El rostro de Arina cambió en un instante.

Su sonrisa primaveral desapareció y se endureció con frialdad.

¡Wooooong!

Una luz blanca brotó de su mano.

Kay y Feynon palidecieron ante el poder mágico.

Arina se recompuso y volvió a sonreír.

—Oh cielos, actué de acuerdo a mi edad. Disculpen todos.

Zeke la observó y midió su poder.

«Ha dominado completamente la parte avanzada de la magia de luz. Al menos del Sexto Círculo, tal vez Séptimo.»

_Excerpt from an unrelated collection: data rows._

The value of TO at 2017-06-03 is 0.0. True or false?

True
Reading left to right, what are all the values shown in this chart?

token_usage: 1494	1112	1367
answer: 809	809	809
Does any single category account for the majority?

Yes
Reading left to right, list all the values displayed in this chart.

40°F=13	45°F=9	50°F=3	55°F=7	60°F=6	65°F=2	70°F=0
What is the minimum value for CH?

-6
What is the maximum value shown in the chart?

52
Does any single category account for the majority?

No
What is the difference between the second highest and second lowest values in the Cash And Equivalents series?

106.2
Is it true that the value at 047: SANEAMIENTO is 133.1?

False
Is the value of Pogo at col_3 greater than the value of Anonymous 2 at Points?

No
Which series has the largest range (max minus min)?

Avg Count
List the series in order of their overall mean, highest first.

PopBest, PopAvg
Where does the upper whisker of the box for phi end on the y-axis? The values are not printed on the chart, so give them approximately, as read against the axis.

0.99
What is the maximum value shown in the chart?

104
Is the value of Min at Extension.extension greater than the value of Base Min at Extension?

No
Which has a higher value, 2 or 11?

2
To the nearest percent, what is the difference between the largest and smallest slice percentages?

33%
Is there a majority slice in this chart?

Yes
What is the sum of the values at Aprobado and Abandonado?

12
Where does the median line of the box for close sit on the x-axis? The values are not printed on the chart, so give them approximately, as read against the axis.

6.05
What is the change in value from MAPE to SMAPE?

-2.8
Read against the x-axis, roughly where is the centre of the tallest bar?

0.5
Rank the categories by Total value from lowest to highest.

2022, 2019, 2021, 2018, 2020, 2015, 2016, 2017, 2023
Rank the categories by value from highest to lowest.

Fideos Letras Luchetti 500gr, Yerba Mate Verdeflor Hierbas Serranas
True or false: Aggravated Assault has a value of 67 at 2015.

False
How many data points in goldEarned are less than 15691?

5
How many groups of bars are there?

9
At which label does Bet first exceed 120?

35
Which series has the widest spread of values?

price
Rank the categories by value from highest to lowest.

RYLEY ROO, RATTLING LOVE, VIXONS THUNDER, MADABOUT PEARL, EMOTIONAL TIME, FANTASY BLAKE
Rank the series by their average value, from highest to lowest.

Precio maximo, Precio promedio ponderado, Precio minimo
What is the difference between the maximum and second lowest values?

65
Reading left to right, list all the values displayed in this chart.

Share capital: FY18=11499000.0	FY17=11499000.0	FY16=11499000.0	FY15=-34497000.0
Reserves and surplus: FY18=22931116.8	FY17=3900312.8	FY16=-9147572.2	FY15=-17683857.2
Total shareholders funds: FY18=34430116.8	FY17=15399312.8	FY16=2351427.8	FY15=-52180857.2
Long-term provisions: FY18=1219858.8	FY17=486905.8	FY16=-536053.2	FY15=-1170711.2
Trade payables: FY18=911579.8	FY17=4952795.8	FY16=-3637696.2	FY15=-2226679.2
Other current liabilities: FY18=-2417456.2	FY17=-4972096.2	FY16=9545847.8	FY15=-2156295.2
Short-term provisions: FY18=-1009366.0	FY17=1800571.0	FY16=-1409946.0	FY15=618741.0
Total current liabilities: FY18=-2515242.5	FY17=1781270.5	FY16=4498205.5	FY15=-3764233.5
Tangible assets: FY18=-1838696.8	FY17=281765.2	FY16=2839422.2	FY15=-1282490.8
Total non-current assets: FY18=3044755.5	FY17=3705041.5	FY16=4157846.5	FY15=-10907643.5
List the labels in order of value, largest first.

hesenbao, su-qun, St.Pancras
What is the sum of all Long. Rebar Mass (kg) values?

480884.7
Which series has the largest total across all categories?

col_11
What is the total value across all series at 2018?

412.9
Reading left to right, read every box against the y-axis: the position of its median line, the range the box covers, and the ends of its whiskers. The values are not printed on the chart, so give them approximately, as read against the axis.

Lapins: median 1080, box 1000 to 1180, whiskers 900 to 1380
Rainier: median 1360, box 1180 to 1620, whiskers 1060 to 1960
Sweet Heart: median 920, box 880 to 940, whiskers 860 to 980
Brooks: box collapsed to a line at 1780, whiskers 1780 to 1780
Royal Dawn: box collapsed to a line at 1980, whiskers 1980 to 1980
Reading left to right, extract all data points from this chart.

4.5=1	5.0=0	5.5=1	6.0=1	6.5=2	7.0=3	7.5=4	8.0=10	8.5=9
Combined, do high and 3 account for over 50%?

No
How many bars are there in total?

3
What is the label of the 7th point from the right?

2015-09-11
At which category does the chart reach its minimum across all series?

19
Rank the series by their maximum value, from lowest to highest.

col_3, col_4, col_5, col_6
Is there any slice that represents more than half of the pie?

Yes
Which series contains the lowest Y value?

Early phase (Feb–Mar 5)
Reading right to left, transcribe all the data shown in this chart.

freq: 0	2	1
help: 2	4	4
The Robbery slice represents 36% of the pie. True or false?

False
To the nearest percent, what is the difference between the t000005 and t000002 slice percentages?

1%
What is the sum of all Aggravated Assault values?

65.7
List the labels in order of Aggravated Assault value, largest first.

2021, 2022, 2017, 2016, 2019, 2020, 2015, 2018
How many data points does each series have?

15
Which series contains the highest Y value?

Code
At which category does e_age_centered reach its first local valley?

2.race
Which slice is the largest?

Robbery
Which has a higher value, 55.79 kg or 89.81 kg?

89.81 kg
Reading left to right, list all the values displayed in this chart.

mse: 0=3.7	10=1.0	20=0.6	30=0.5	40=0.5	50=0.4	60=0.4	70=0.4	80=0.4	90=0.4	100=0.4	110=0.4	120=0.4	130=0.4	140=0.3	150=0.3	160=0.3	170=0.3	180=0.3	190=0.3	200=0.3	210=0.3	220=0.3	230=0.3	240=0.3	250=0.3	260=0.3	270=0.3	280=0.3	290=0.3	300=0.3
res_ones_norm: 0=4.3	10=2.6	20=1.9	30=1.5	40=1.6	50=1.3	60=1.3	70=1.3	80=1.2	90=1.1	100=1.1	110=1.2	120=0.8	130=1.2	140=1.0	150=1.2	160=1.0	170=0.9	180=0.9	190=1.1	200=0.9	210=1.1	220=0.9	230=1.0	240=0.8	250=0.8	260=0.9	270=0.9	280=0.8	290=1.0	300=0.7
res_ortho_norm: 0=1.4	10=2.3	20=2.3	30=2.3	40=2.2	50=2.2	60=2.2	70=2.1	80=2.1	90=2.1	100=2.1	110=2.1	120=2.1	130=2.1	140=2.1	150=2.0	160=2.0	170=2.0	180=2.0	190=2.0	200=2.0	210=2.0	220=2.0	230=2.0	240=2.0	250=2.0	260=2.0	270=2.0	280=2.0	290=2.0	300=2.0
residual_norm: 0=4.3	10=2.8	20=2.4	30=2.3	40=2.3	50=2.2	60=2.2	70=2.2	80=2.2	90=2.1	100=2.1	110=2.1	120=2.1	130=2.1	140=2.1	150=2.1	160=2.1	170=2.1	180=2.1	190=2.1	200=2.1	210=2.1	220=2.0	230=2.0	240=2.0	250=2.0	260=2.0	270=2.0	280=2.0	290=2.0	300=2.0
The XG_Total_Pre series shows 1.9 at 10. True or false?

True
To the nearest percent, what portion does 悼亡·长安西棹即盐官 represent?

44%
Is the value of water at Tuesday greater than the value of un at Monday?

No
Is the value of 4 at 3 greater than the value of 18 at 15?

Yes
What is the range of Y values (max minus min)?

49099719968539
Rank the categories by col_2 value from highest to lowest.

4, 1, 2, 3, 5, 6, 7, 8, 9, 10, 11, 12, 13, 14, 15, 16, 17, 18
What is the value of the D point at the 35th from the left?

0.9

Considerando que el Maestro de la Torre era de Octavo Círculo, eso decía mucho.

—Sir Zeke, ya nos enfrentamos al clan Nostra antes por disputas territoriales. Los Caballeros de la Rosa haremos todo lo posible para ayudarte.

A pesar de su apariencia inocente, Arina había dirigido una organización clandestina durante décadas.

La reunión continuó un poco más.

Zeke organizó los puntos y finalizó el encuentro.

Al regresar a su habitación, Zeke sintió una presencia.

—Shadia.

Ante su llamado, apareció la asesina del Gremio de Asesinos, discípula del Viejo de la Montaña.

Su rostro era completamente diferente al que mostró cuando se conocieron.

—Tu habilidad para disfrazarte es excelente.

Shadia no respondió. Se inclinó y habló:

—He investigado lo que me pidió, jefe.

Zeke le había encargado a Boris que pidiera a Shadia investigar al traidor dentro de la organización.

—¿Descubriste quién es?

Shadia se acercó y susurró el nombre del sospechoso.

Zeke asintió. Luego guardó silencio por un largo rato.

—¿Quiere que nos encarguemos del traidor? Lo haremos sin dejar rastro.

Zeke lo pensó y negó con la cabeza.

—No, lo dejaremos por ahora. Se me ocurrió una forma de usarlo a nuestro favor. Quiero encargarle otra tarea al Gremio de Asesinos.

—Diga.

—Investiga al Duque del Norte de Himonas.